February 3, 1993
Leonard Pugatch, Esq.
Tassan and Pugatch
255 Glen Cove Road
Carle Place, New York 11514-1237
Re: Delegations to the Executive Committee
Dear Mr. Pugatch:
On July 28, 1992 we responded to your inquiry on whether the board of directors of a federal credit union (FCU) may delegate to the executive committee its authority to approve loans to credit union officials. We stated that such a delegation was not permitted. We have since reviewed our position and have concluded that such a delegation is permissible as long as certain safeguards are in place.
As you know, the FCU Act requires that:
(iv) a loan or aggregate of loans to a director or member of the supervisory or credit committee of the credit union making the loan which exceeds $10,000 plus pledged shares, be approved by the board of directors; [and]

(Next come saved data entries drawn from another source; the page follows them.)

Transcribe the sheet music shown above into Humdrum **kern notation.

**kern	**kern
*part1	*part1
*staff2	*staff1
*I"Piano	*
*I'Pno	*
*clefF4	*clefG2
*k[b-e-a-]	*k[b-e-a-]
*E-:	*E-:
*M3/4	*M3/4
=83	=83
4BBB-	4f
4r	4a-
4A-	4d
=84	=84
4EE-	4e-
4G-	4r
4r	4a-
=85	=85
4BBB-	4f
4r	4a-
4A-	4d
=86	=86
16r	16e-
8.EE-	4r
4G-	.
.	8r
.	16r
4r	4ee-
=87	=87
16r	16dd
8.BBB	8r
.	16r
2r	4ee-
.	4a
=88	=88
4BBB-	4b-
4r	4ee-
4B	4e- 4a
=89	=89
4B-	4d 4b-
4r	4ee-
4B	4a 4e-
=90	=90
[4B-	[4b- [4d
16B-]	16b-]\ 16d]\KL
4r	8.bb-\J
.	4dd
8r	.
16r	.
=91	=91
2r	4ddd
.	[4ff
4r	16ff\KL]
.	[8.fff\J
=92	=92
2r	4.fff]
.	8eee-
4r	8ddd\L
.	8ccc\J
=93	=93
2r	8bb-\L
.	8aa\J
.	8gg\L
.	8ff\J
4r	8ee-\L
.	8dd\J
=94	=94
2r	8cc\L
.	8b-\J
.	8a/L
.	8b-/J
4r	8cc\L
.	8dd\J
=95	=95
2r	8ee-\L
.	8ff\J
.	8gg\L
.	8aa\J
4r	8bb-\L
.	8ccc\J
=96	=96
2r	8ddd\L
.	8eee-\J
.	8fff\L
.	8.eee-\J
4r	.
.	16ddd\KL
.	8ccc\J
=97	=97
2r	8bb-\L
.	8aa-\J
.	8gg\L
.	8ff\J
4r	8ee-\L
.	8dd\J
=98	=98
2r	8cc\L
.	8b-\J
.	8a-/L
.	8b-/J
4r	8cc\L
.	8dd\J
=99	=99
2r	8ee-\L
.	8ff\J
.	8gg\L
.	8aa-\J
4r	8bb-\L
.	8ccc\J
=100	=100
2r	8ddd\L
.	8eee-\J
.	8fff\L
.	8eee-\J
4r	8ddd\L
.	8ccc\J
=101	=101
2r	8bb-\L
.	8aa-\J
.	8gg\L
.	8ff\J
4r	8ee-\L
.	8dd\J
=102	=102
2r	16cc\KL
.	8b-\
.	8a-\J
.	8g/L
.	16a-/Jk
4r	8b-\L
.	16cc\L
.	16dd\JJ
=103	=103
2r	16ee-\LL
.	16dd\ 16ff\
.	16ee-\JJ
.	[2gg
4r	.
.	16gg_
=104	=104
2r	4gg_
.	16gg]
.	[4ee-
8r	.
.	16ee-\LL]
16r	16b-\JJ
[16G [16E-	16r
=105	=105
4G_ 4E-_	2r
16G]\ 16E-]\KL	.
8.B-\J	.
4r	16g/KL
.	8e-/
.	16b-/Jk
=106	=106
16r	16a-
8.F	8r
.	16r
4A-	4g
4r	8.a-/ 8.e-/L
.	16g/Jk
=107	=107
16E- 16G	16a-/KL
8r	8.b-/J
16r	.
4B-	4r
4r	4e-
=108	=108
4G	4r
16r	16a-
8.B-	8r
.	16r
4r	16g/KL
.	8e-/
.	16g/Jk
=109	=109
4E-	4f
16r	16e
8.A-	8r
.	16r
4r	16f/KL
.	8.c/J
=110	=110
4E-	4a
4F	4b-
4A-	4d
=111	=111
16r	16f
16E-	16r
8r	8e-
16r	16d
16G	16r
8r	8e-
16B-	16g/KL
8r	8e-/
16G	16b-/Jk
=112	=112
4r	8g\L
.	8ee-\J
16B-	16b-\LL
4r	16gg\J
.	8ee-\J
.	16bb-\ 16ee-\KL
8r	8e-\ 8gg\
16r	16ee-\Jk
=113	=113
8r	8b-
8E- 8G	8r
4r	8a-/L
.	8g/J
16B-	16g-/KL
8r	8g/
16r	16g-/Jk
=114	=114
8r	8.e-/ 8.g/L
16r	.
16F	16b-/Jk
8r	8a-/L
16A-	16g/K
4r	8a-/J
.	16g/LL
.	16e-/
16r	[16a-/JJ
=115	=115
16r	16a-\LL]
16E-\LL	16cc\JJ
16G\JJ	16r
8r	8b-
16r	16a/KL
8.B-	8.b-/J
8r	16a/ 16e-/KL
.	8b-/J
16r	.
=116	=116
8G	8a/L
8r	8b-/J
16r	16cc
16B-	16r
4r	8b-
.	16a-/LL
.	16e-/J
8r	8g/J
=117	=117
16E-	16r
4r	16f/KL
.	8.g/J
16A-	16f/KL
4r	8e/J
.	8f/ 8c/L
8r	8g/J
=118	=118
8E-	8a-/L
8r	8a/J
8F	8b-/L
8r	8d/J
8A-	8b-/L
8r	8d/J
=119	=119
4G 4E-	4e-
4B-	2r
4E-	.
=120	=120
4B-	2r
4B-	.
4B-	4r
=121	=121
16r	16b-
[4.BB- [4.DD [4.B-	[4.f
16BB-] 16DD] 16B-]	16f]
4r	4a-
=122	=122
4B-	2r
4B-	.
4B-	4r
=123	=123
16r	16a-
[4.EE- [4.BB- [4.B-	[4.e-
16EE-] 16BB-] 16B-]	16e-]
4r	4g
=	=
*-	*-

(v) loans to other members for which directors or members of the supervisory or credit committee act as guarantor or endorser be approved by the board of directors when such loans standing alone or when added to any outstanding loan or loans of the guarantor or endorser exceeds $10,000 . . . .
12 U.S.C. §1757(5)(A)(iv and v).
We believe that the intent of the these provisions is to guard against insider abuse and to ensure that the directors know about and approve of lending to officials above the stated limits.
Considering that the executive committee is comprised of board members and acts on behalf of the board, and in the absence of an express statutory or regulatory prohibition, we believe this loan approval requirement may be delegated to the executive committee. For FCU's that choose to adopt such a delegation, this will avoid unnecessary delays for loans that are within normal policy and present little risk to the credit union. To ensure appropriate oversight and review by the board, we would expect that all loans to officials approved by the executive committee be reported to the full board on a monthly basis at the regular board meeting. We would also recommend that loans above an established limit as determined by the credit union, such as the FNMA limit of $203,150, be subject to full board review and approval prior to being granted. This will ensure full board accountability for any loan that might present significant risk to the credit union. We believe such measures will provide adequate safeguards and meet the requirements of the FCU Act.
Therefore, consistent with the above limitations, the board of directors of an FCU may delegate its authority to approve loans to credit union officials to the executive committee of the FCU.